■ **Textauszug**
⟨

Das Unternehmen erklärte sich bereit, die Verkehre in den Netzen S-Bahn Rhein-Ruhr und Rhein Ruhr-Express (RRX) bis Dezember 2023 fortzuführen. Dies wären zehn bzw. elf Jahre weniger als vertraglich festgelegt. Zudem solle mit dem finanziellen Beitrag der Betrieb im Ruhr-Sieg-Netz, im Niederrhein-Netz und auf der S7 bis zum Ende der Verkehrsvertragslaufzeit 2028 bzw. 2034 gewährleistet werden.

Paket soll bis Mitternacht vorgelegt werden

Das Paket solle am heutigen Freitag "fristgerecht bis Mitternacht" an die Geschäftsführer von Verkehrsverbund Rhein-Ruhr (VRR), Zweckverband Nahverkehr Westfalen-Lippe (NWL) und Zweckverband Nahverkehr Rheinland (NVR) übermittelt werden, teilte das Unternehmen mit. Die Verkehrsverbünde hatten dem von Insolvenz bedrohten Unternehmen am Mittwoch eine Frist bis zum heutigen Freitag zur Nachbesserung eines Kompensationsangebotes für erwartbare Vertragsschäden gesetzt.

"Tropfen auf den heißen Stein“

Abellio will eigentlich aus besonders verlustreichen NRW-Linien vorzeitig aussteigen und hatte zunächst angeboten, dafür eine Kompensation in Millionenhöhe zu zahlen. Laut VRR wären durch das ursprüngliche Angebot gerade einmal 13 Prozent des finanziellen Schadens abgedeckt, der den Verkehrsverbünden durch den Abellio-Ausstieg entstehen würde. Bei den Verkehrsverbünden hieß es, das sei bestenfalls „ein Tropfen auf den heißen Stein“.

Abellio hat angeblich bislang kein neues Angebot vorgelegt

Abellio habe bislang kein neues Angebot vorgelegt, hieß es noch bis Freitagnachmittag aus Kreisen der Verbünde. Offenbar aber hat sich die Verhandlungsposition der Deutschland-Tochter der niederländischen Staatsbahn NS verschlechtert. „Für alle Abellio-Linien liegen uns inzwischen Übernahmeangebote von anderen Bahnunternehmen vor“, sagte ein Beteiligter. Für manche Strecken seien sogar mehr als zwei Angebote auf dem Tisch. Dadurch sei gewährleistet, dass es im Falle eines kurzfristigen Ausstieges von Abellio schon zum Februar zu einem geregelten Übergang des Bahnbetriebs kommen werde.

Nach Informationen dieser Zeitung wollen unter anderem die DB Regio und National Express Abellio-Linien übernehmen. Das stelle zudem sicher, dass der Wettbewerb in der Bahnbranche weiter funktioniere. Zuletzt hatte auch die französische Staatsbahn-Tochter Keolis ihren Rückzug aus NRW angekündigt.

⟩

■ **Schriftliche Aufgabe A**
Wähle aus den Einträgen jede Zeile aus, in der die Zeichenfolge „Typeable“ vorkommt.

■ **Datenzeilen**

⟨

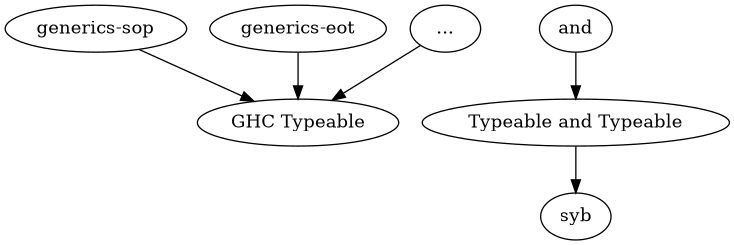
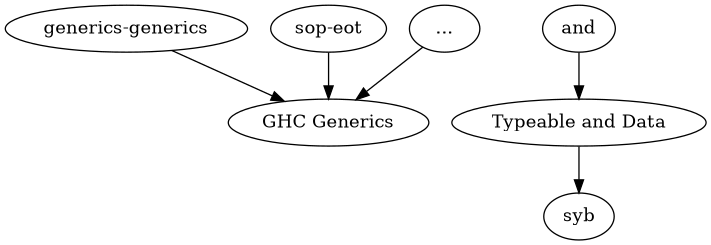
  digraph {
-   n1 [label="GHC Typeable"]
-   "generics-sop"
-   "generics-eot"
+   n1 [label="GHC Generics"]
+   "generics-sop" [label="generics-generics"]
+   "generics-eot" [label="sop-eot"]
    n4 [label="..."]
-   n5 [label="Typeable and Typeable"]
+   n5 [label="Typeable and Data"]
    syb
    n7 [label=and]
    "generics-sop" -> n1
    "generics-eot" -> n1
    n4 -> n1
    n5 -> syb
    n7 -> n5
  }
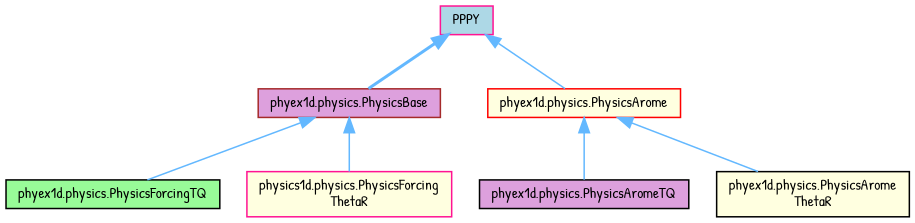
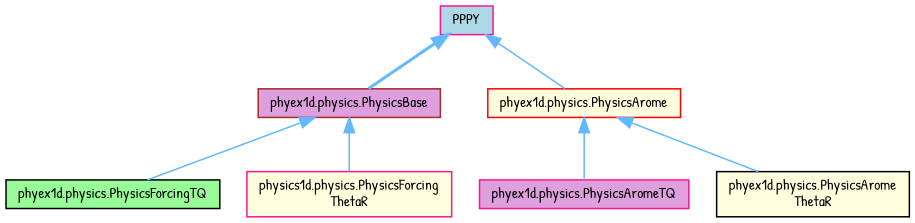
  digraph {
    fontname="Patrick Hand"
    rankdir=TB
    node [color=deeppink fillcolor=lightyellow fontname="Patrick Hand" fontsize=10 shape=box style=filled]
    edge [color=steelblue1 dir=back fontname="Patrick Hand" fontsize=10 labelfontname=Helvetica labelfontsize=10 style=solid]
    n1 [color=brown fillcolor=plum fontcolor=black height=0.2 label="phyex1d.physics.PhysicsBase" width=0.4]
    n2 [color=black fillcolor=palegreen height=0.2 label="phyex1d.physics.PhysicsForcingTQ" width=0.4]
    n3 [height=0.2 label="physics1d.physics.PhysicsForcing\lThetaR" width=0.4]
    n4 [color=red height=0.2 label="phyex1d.physics.PhysicsArome" width=0.4]
-   n5 [color=black fillcolor=plum height=0.2 label="phyex1d.physics.PhysicsAromeTQ" width=0.4]
+   n5 [fillcolor=plum height=0.2 label="phyex1d.physics.PhysicsAromeTQ" width=0.4]
    n6 [color=black height=0.2 label="phyex1d.physics.PhysicsArome\lThetaR" width=0.4]
    n7 [fillcolor=lightblue height=0.2 label=PPPY width=0.4]
    n1 -> n2
    n1 -> n3
    n4 -> n5
    n4 -> n6
    n7 -> n1 [style=bold]
    n7 -> n4
  }
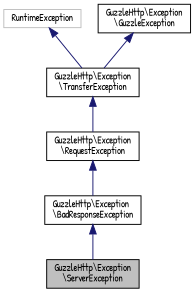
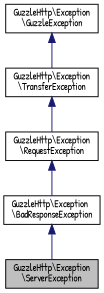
  digraph {
    fontname="Patrick Hand"
    node [color=black fillcolor=white fontname="Patrick Hand" fontsize=10 shape=record style=filled]
    edge [color=midnightblue dir=back fontname="Patrick Hand" fontsize=10 labelfontname=Helvetica labelfontsize=10 style=solid]
    n1 [fillcolor=grey75 fontcolor=black height=0.2 label="GuzzleHttp\\Exception\l\\ServerException" width=0.4]
    n2 [height=0.2 label="GuzzleHttp\\Exception\l\\BadResponseException" width=0.4]
    n3 [height=0.2 label="GuzzleHttp\\Exception\l\\RequestException" width=0.4]
    n4 [height=0.2 label="GuzzleHttp\\Exception\l\\TransferException" width=0.4]
-   n5 [color=grey75 height=0.2 label=RuntimeException width=0.4]
    n6 [height=0.2 label="GuzzleHttp\\Exception\l\\GuzzleException" width=0.4]
    n2 -> n1
    n3 -> n2
    n4 -> n3
-   n5 -> n4
    n6 -> n4
  }
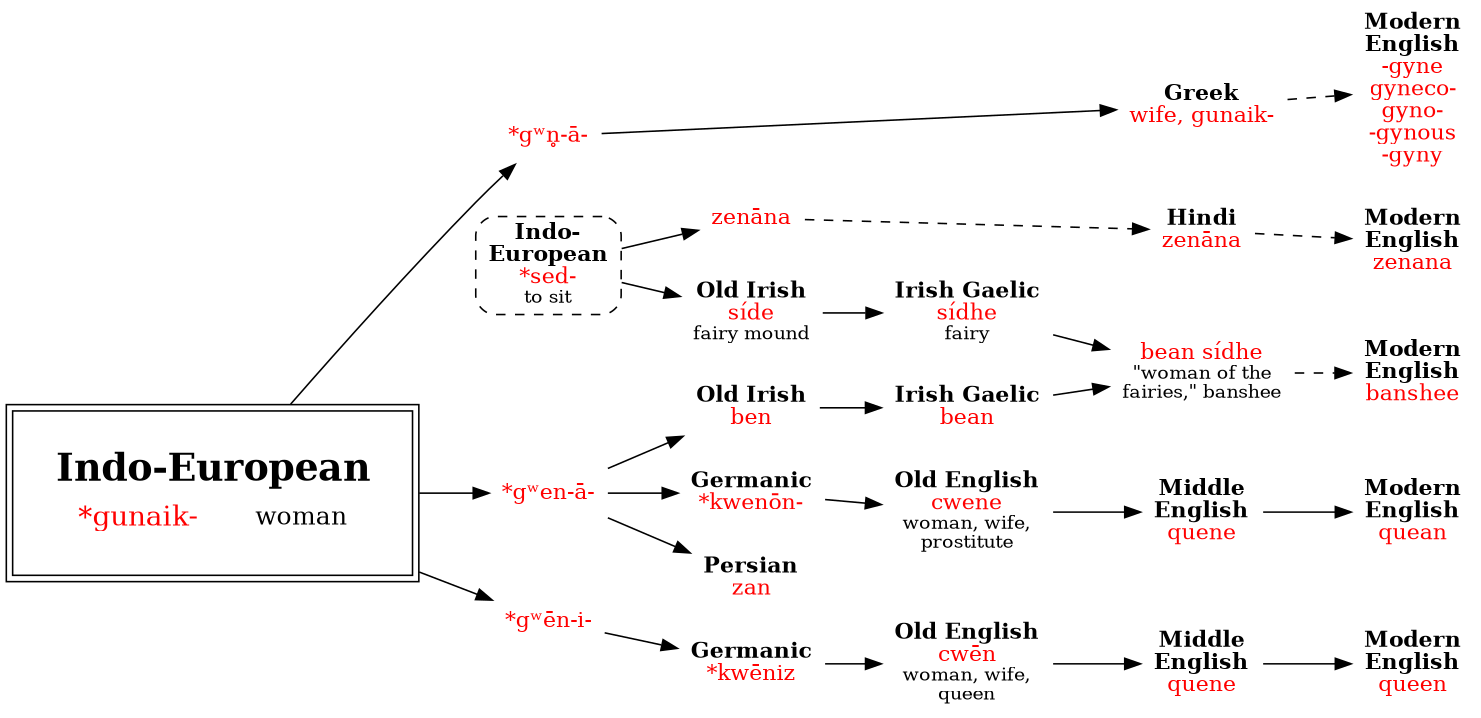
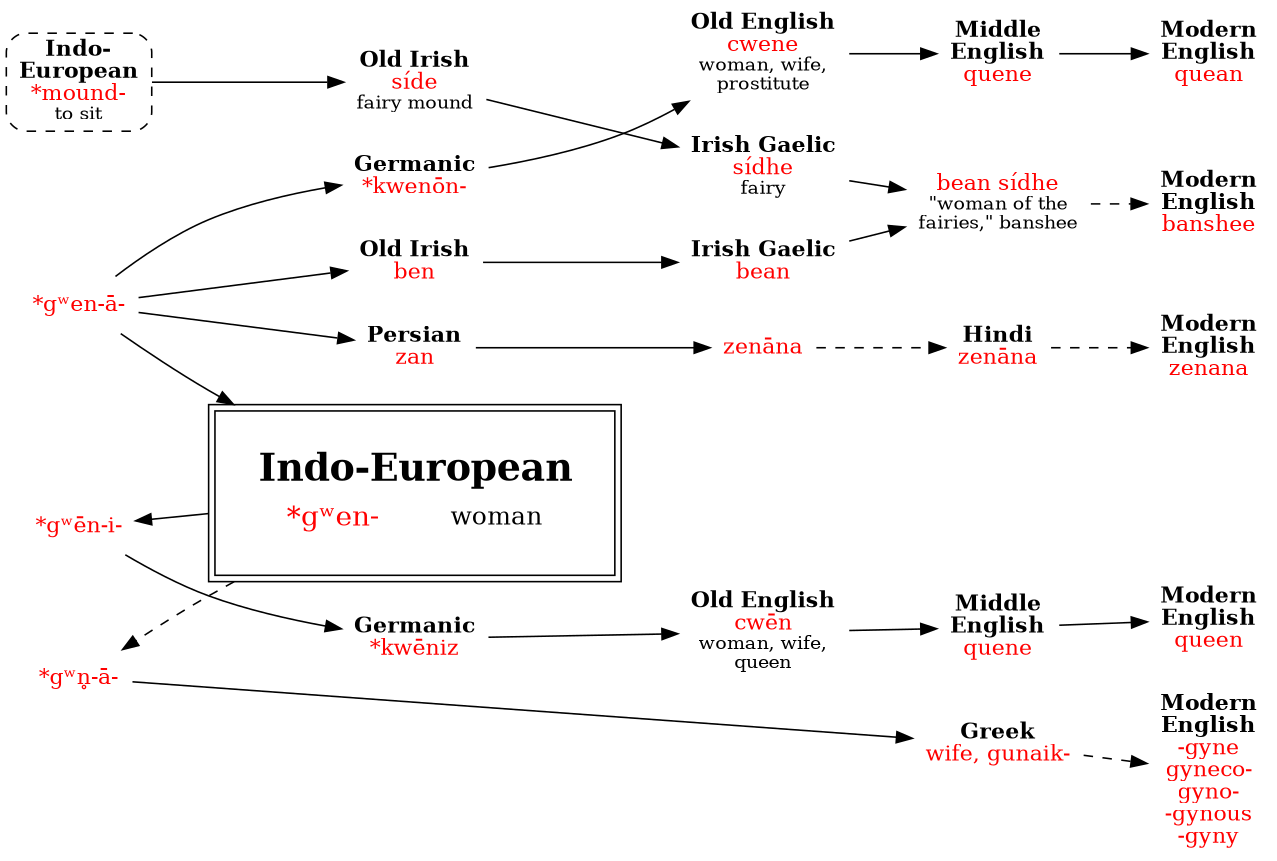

⟩

■ **Schriftliche Aufgabe B**
Beantworte anhand des Auszugs über Abellio die folgenden Fragen:
(i) Bis wann erklärte sich das Unternehmen bereit, die Verkehre in den Netzen S-Bahn Rhein-Ruhr und Rhein Ruhr-Express (RRX) fortzuführen?
(ii) Wie viel Prozent des finanziellen Schadens wären laut VRR durch das ursprüngliche Angebot abgedeckt worden?
(iii) Welches Unternehmen hatte zuletzt seinen Rückzug aus NRW angekündigt?

■ **Vollständige Lösung A**
-   n1 [label="GHC Typeable"]
-   n5 [label="Typeable and Typeable"]
+   n5 [label="Typeable and Data"]

■ **Vollständige Lösung B**
(i) Bis Dezember 2023.
(ii) Gerade einmal 13 Prozent.
(iii) Die französische Staatsbahn-Tochter Keolis.